**PASSAGE TO READ**:
— Begin —

# Stolen Boat



## Barroll (Sep 4, 2014)

Guys,

My duck boat was stolen out of a locked barn this morning and I would like to ask people to keep an eye out if they have seen it.  Pics below.  It does now have a gatortail outboard on it.  Tag # is TL9NF92.  Please call 404-680-6404.  It was stolen in the Greene county area.

Thanks.


----------



## Nicodemus (Sep 4, 2014)

I`ll keep a lookout in the Southwest Georgia, lower Flint River, and Lake Seminole area.

Sorry about your boat and hope it will turn up.


----------



## GSURugger (Sep 4, 2014)

Can't stand a theif. Check your txts


----------



## Led Zeppelin (Sep 4, 2014)

ill keep an eye out for it for sure. thats close to my county so there's a chance they can come this way.


----------



## strutlife (Sep 4, 2014)

Usually when someone steals something, they know you have it, where you keep it, how it's secured/locked and you probly know them. The loss of a hand would be great punishment for stealing and getting caught imo. Will keep a look out for it. Make sure you check craigslist also. Sorry to hear that.

— End —

Write out the part of the stolen boat thread that opens with the words "## Nicodemus (Sep" and closes with "GSURugger (Sep 4, 2014)", copying it word for word. The rows that follow the stolen boat thread come from a different source.

**EXTRACTED MATERIAL**:
— Begin —

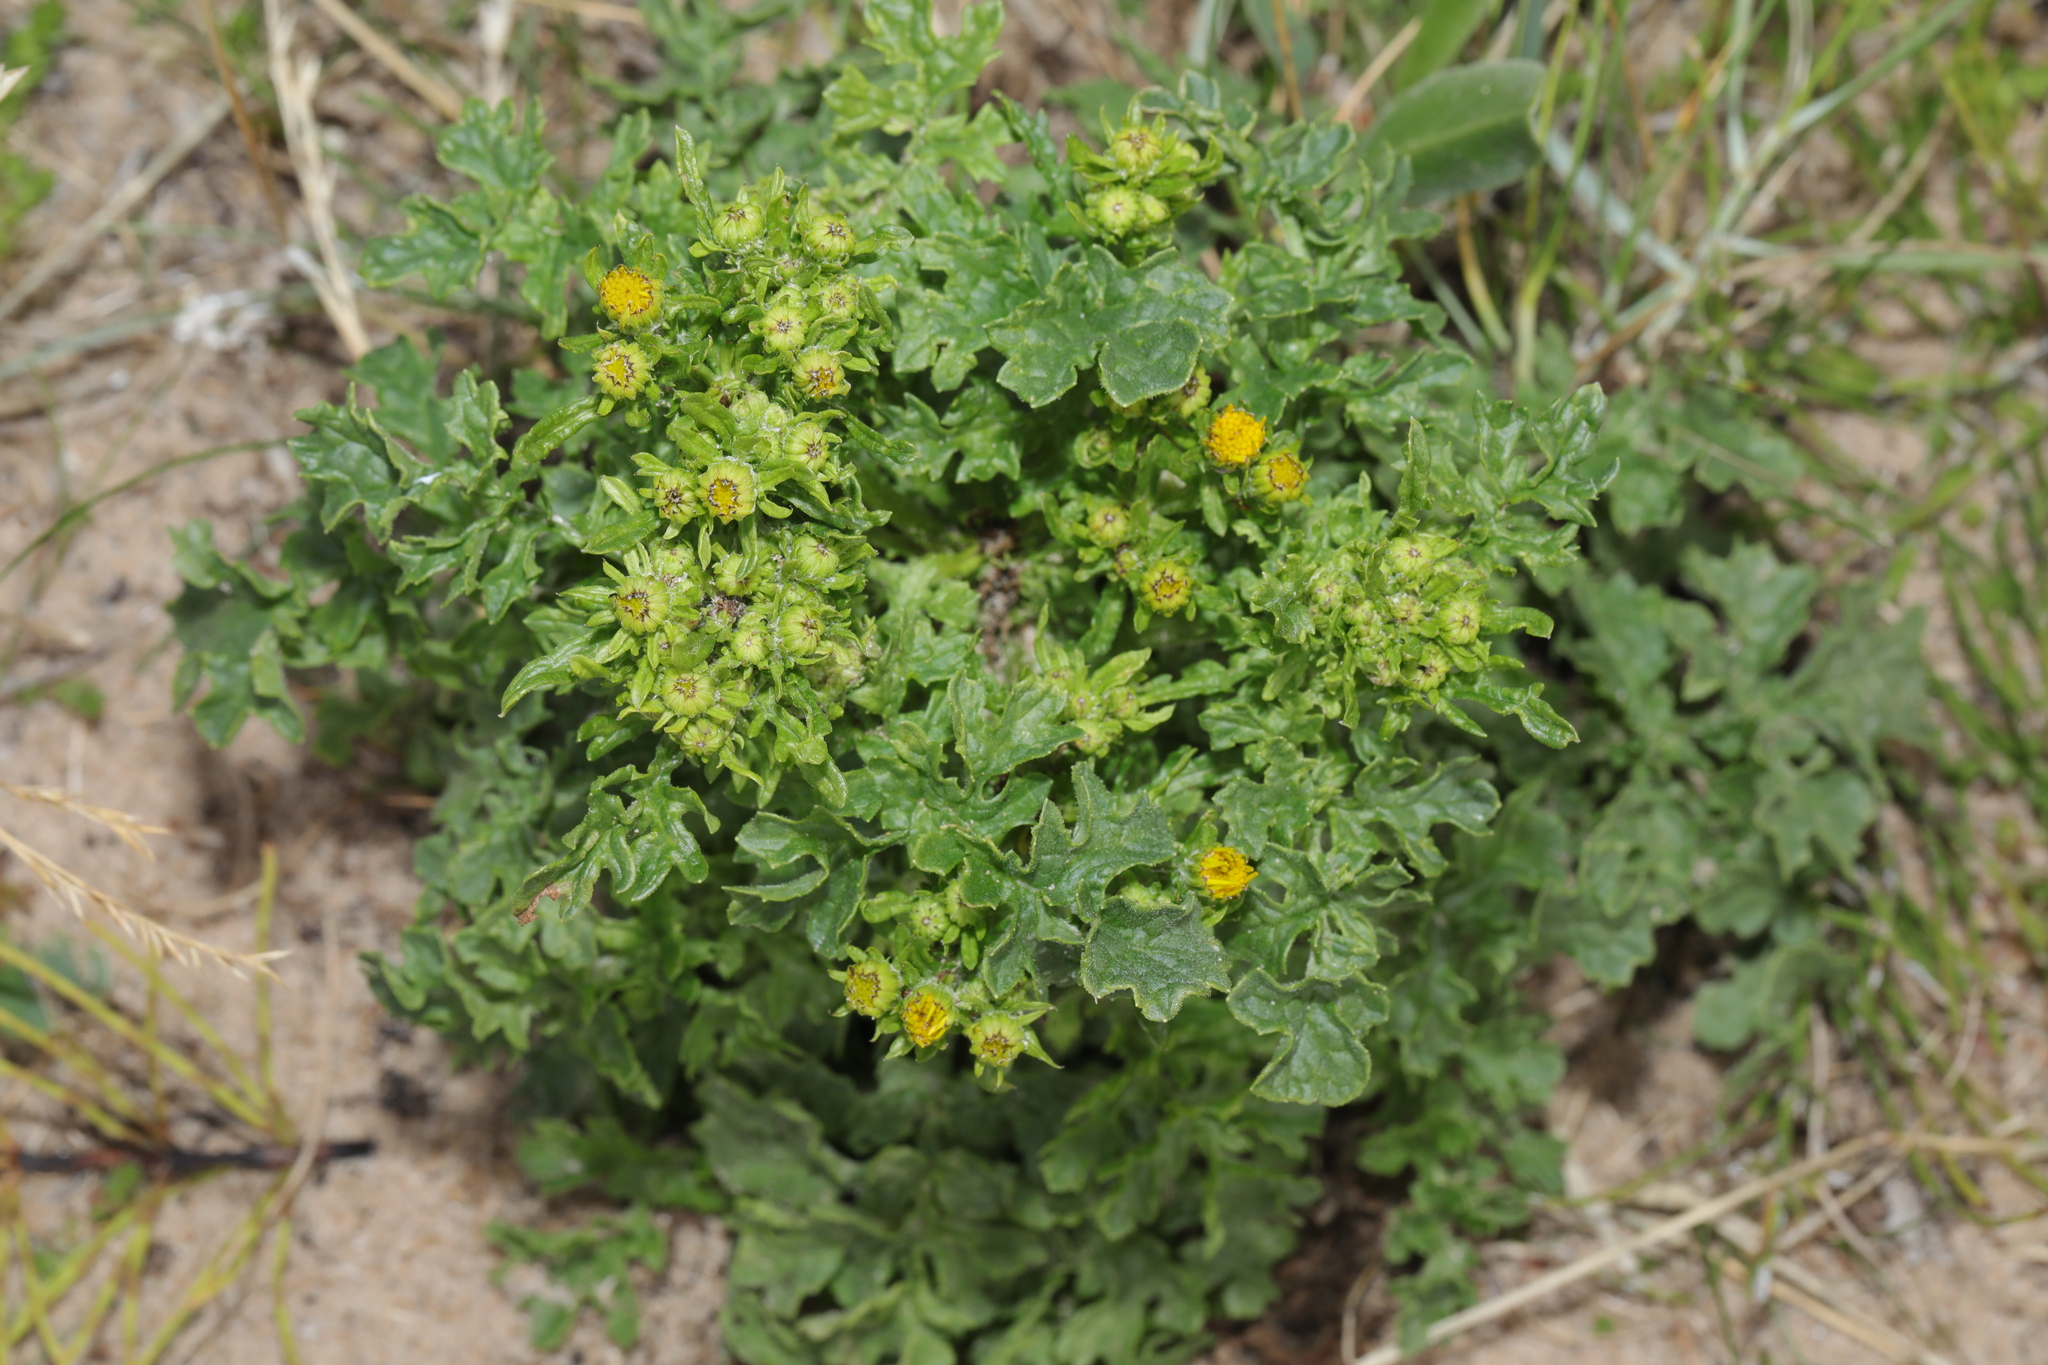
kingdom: Plantae
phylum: Tracheophyta
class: Magnoliopsida
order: Asterales
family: Asteraceae
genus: Jacobaea
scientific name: Jacobaea vulgaris
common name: Stinking willie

— End —

**EXERCISE SOLUTION**:
## Nicodemus (Sep 4, 2014)

I`ll keep a lookout in the Southwest Georgia, lower Flint River, and Lake Seminole area.

Sorry about your boat and hope it will turn up.


----------



## GSURugger (Sep 4, 2014)